AUSZUG:
Bei einer SIPA oder auch Siebpatrone muss die Spülpumpe 24/7 bzw mindestens so lange wie die Kreislaufpumpe arbeiten. 
Aber auch ein Trommler oder Vliesfilter, EBF sollte 24/7 laufen. Erst dann arbeiten sie am Optimum und es kommt zu keinem Gammel in irgendwelchen Leitungen Pumpen usw.


----------



## Z3T1 (29. Apr. 2019)

Hallo,

danke fürs Feedback. Jetzt weiß ich auch dass das Sieb eigentlich SIPA heißt.

@troll20 das ist korrekt. Wenn ich die Spülpumpe nicht mitlaufen lasse läuft die EcoMax nach ca. 10 Minuten trocken. Die Spülpumpe macht aber so viel Lärm, und verbraucht ordentlich Strom. Die möchte ich nicht 24/7 unter dem Schlafzimmerfenster laufen lassen.

Das Bild ist auch schon etwas älter. Mittlerweile habe ich die Pumpe auf Winkeln an der Wand mit Schwinungsdämpfern entkoppelt. Dennoch ist die Pumpe wirklich sehr laut. Trotz geschlossenem Deckel.

@Sonnengruesser das SIPA System funktioniert zwar aber wie gesagt nur mit Spülung. In dem Zustand wie mein Teich jetzt ist kommt da innerhalb von Sekunden nur noch Wasser im Milliliter-Bereich durch.

FRAGESTELLUNG: Was passiert laut dem Auszug mit der EcoMax, wenn die Spülpumpe nicht mitläuft?

DATENAUFLISTUNG:
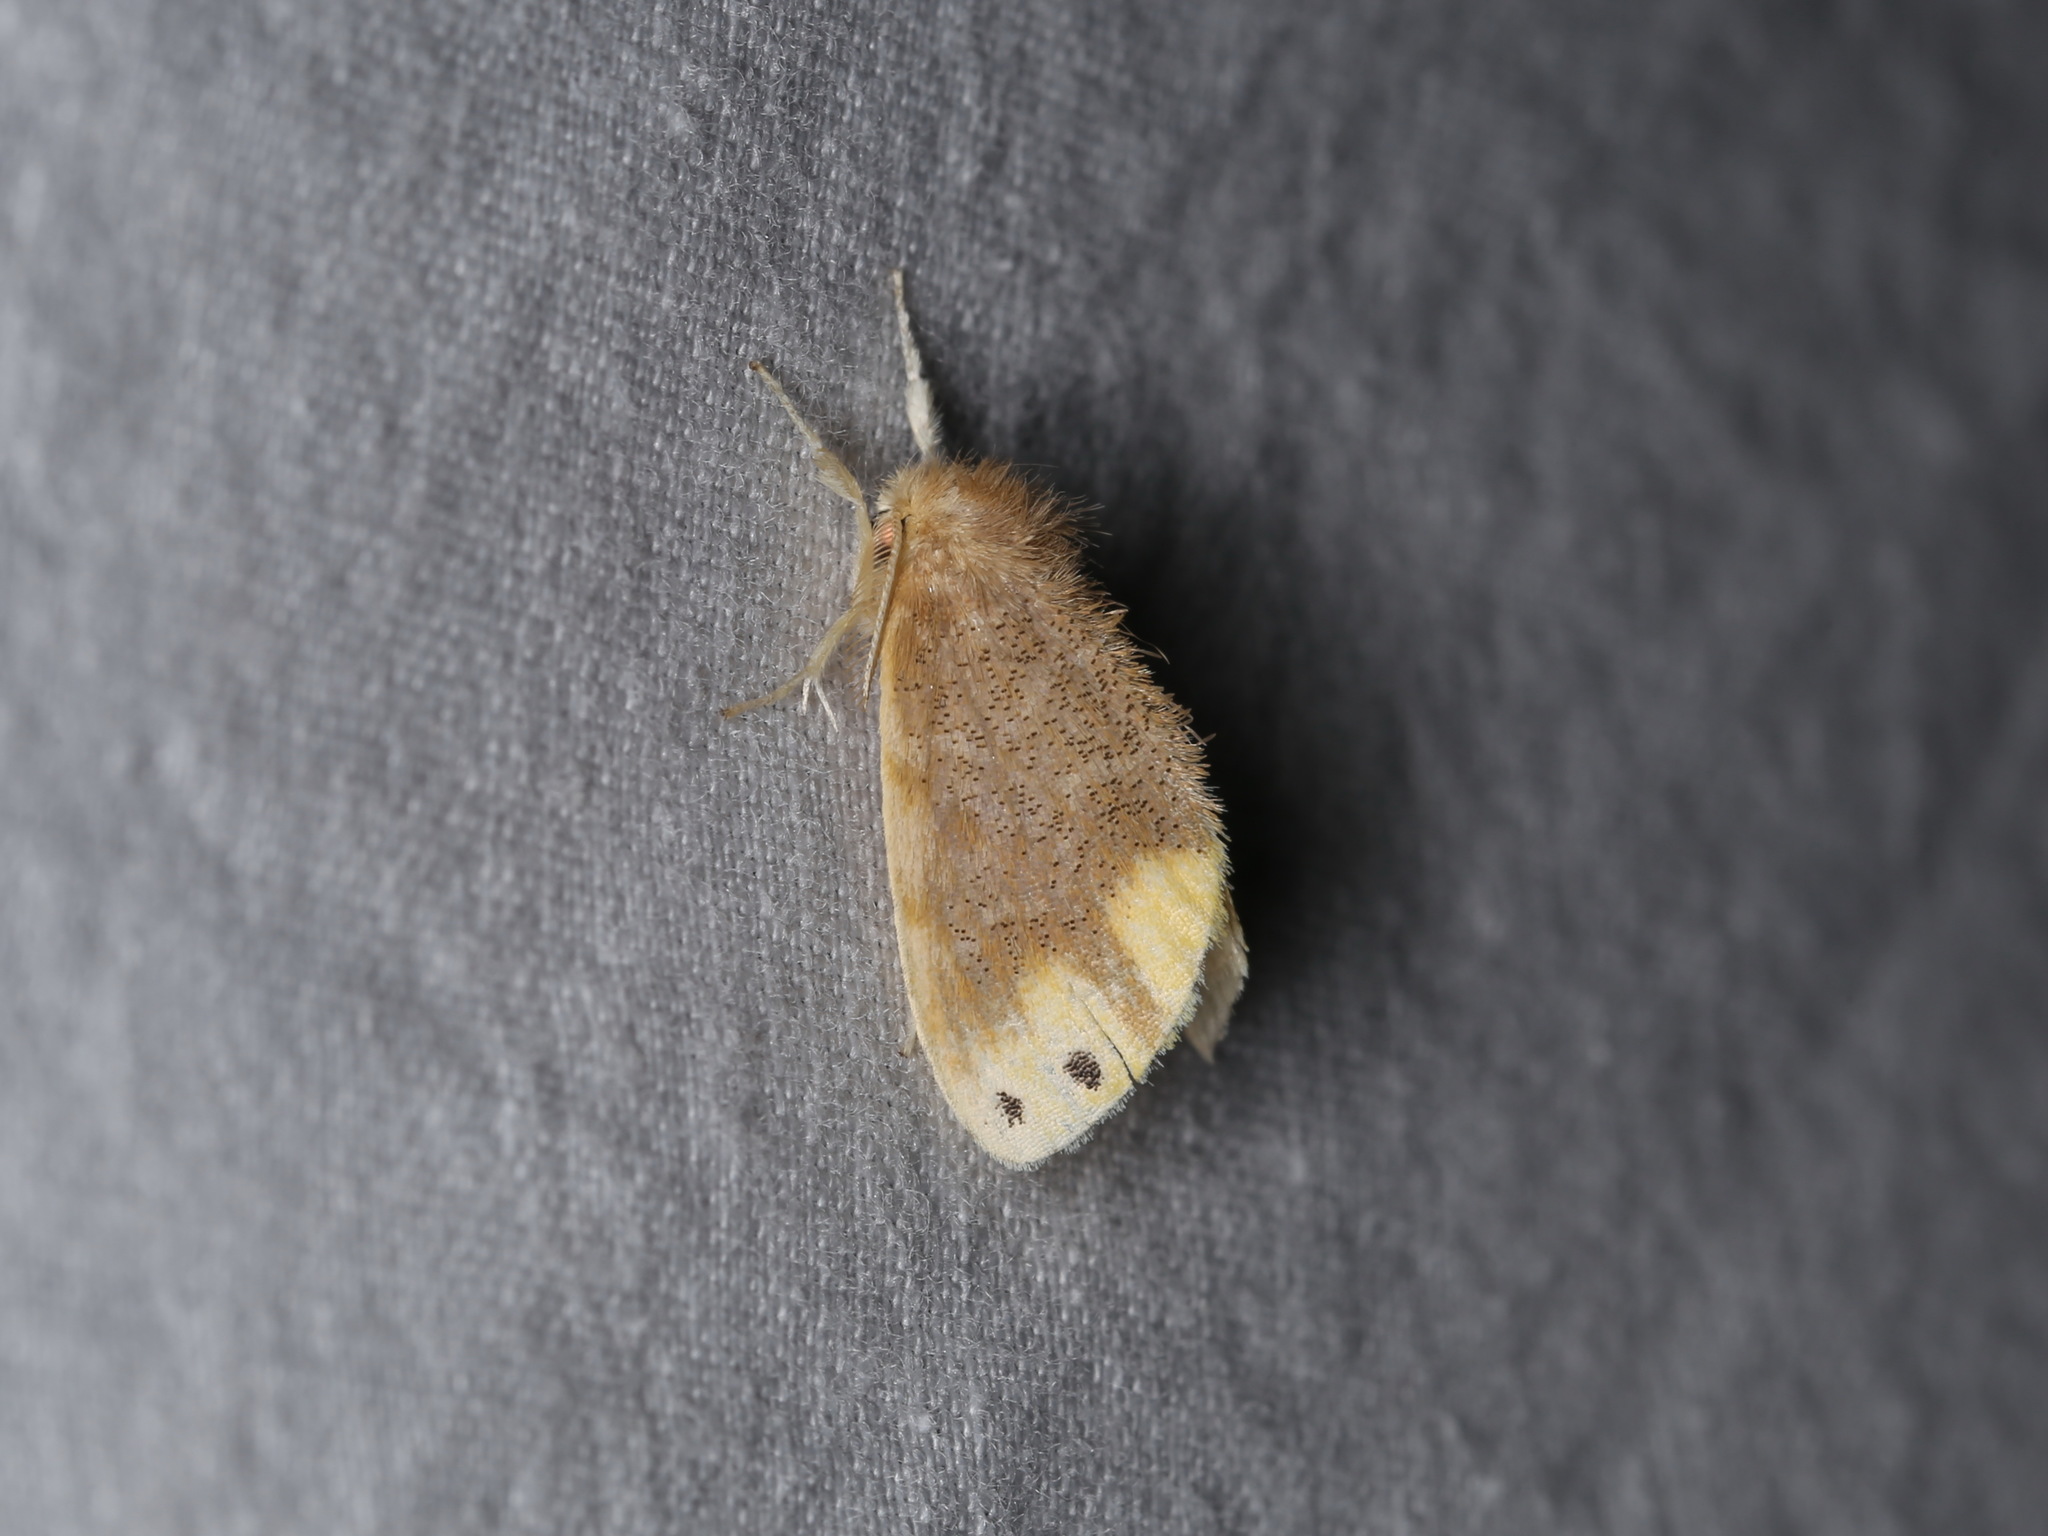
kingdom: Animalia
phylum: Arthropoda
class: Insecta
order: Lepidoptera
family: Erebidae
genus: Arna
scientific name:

ANTWORT: Sie läuft nach etwa 10 Minuten trocken.